◆ **Source extract**:
By 1998, Casse had already drifted to Woodbine in Toronto, was considered a local and trained 19 juvenile winners. He liked the place. The slots at racetrack program had just started up and had an immediate effect on purses. The facility was world-class. And with racing in one spot for eight or nine months of the year, Casse enjoyed sleeping in his own bed every night.
 
He started building up a strong client list: Melnyk signed up. So did Bob Wilson and Charles LaLoggia.
 
In 2002, Casse won his first training title at Woodbine, with 69 wins, and a career-high $3.8-million in earnings, while teaming up with jockey Patrick Husbands. A couple of his stakes wins came with Added Edge, chosen Canada’s top 2-year-old. He also won four races in one day on Aug. 16.

◆ **Goal**:
Carry on the passage about Casse's training career at Woodbine from its last sentence. The records have nothing to do with this.

◆ **Stored rows**:
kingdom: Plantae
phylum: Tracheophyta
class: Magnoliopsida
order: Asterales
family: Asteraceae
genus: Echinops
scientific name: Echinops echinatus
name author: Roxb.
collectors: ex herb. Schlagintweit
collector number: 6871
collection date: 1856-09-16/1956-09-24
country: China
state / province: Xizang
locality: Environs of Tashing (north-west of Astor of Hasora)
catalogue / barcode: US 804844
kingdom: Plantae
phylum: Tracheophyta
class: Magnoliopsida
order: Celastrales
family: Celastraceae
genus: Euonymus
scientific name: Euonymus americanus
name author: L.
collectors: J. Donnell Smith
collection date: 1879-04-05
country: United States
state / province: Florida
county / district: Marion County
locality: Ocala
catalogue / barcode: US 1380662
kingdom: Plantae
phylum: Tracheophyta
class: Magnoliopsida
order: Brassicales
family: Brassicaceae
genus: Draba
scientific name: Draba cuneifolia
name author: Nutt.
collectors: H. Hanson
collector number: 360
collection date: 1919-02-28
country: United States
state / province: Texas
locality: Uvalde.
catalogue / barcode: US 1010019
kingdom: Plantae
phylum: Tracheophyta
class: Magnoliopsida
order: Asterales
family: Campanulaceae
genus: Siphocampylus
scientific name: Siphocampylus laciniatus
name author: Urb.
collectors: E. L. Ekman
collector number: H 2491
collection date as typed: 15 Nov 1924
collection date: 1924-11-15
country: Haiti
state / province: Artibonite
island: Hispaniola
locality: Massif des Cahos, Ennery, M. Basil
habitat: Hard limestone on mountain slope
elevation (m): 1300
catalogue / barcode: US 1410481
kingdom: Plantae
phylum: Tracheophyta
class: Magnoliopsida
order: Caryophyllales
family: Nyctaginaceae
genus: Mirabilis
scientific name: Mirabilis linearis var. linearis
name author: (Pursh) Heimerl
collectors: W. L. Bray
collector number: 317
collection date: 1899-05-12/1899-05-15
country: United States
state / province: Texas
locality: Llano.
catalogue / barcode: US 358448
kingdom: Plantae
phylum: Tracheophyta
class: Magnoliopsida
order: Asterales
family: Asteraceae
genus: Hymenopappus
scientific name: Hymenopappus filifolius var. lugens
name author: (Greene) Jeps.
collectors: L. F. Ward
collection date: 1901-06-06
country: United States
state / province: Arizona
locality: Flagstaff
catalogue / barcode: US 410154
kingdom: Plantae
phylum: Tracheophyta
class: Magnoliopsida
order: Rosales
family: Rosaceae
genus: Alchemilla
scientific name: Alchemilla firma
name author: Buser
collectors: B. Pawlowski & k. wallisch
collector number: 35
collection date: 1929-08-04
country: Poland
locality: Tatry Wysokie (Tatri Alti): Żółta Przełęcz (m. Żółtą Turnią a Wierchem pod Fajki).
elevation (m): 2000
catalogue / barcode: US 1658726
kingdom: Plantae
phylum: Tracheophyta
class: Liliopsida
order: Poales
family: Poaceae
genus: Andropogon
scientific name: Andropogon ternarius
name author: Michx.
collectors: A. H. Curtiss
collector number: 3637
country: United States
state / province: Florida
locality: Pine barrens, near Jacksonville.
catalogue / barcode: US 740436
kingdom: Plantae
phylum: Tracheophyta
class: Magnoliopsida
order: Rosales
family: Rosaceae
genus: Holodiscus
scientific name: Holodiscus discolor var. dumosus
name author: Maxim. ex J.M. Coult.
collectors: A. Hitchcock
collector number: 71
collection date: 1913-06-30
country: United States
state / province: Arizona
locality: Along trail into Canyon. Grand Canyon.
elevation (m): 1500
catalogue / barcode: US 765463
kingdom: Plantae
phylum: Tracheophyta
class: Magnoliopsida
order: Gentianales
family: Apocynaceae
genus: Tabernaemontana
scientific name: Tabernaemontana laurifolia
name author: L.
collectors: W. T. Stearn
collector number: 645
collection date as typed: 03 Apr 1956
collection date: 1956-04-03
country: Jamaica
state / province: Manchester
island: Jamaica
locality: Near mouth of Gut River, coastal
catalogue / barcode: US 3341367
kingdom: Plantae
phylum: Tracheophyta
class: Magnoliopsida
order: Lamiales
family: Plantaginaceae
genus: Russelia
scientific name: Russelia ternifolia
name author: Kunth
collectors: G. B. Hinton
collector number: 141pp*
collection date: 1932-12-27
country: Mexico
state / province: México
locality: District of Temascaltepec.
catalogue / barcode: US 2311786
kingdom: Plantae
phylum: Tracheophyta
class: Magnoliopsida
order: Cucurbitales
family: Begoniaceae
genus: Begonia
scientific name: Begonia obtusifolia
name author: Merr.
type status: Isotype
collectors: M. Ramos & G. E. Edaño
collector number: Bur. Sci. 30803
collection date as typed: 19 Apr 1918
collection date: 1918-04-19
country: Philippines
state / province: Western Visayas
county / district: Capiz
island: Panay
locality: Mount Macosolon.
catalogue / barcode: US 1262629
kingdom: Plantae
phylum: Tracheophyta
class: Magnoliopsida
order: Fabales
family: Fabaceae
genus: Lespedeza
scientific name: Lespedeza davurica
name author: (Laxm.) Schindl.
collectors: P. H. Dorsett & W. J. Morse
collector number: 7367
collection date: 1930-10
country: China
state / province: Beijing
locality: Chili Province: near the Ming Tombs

◆ **Task answer**:
What he really wanted to do, however, was to win the really big races. After his training career stalled somewhat during the early 2000s, Bill Farish, Jr., general manager of Lane’s End Farm, encouraged him to stick with it. He, too, was enthused by Woodbine’s purse structure. In 2005, Farish created the Woodford Racing partnership, had Casse use his considerable talents picking out yearlings – for never more than $75,000 – with the aim of attracting as many people into the sport as possible as owners.
 
“I was labelled as a good 2-year-old trainer but not someone who could develop a horse,” Casse said. “But Bill said I could go out and buy the horses, train them for races like the Queen’s Plate and not have to worry about selling them. I had always dreamed about doing that.” From the first batch of yearlings came stakes winners Legal Move, Sprung (won the 2006 Natalma as a 48 to 1 shot) and Silky Smooth. Woodford Racing’s Turf War gave Casse his first win in a $1-million race when he won the Delta Jackpot in a dead heat.
 
And Melnyk, who had bought Mangurian’s farm, also gave Casse horses to train. It put Casse in a new position: he had always sold horses he trained. Now he could afford to keep them and race them.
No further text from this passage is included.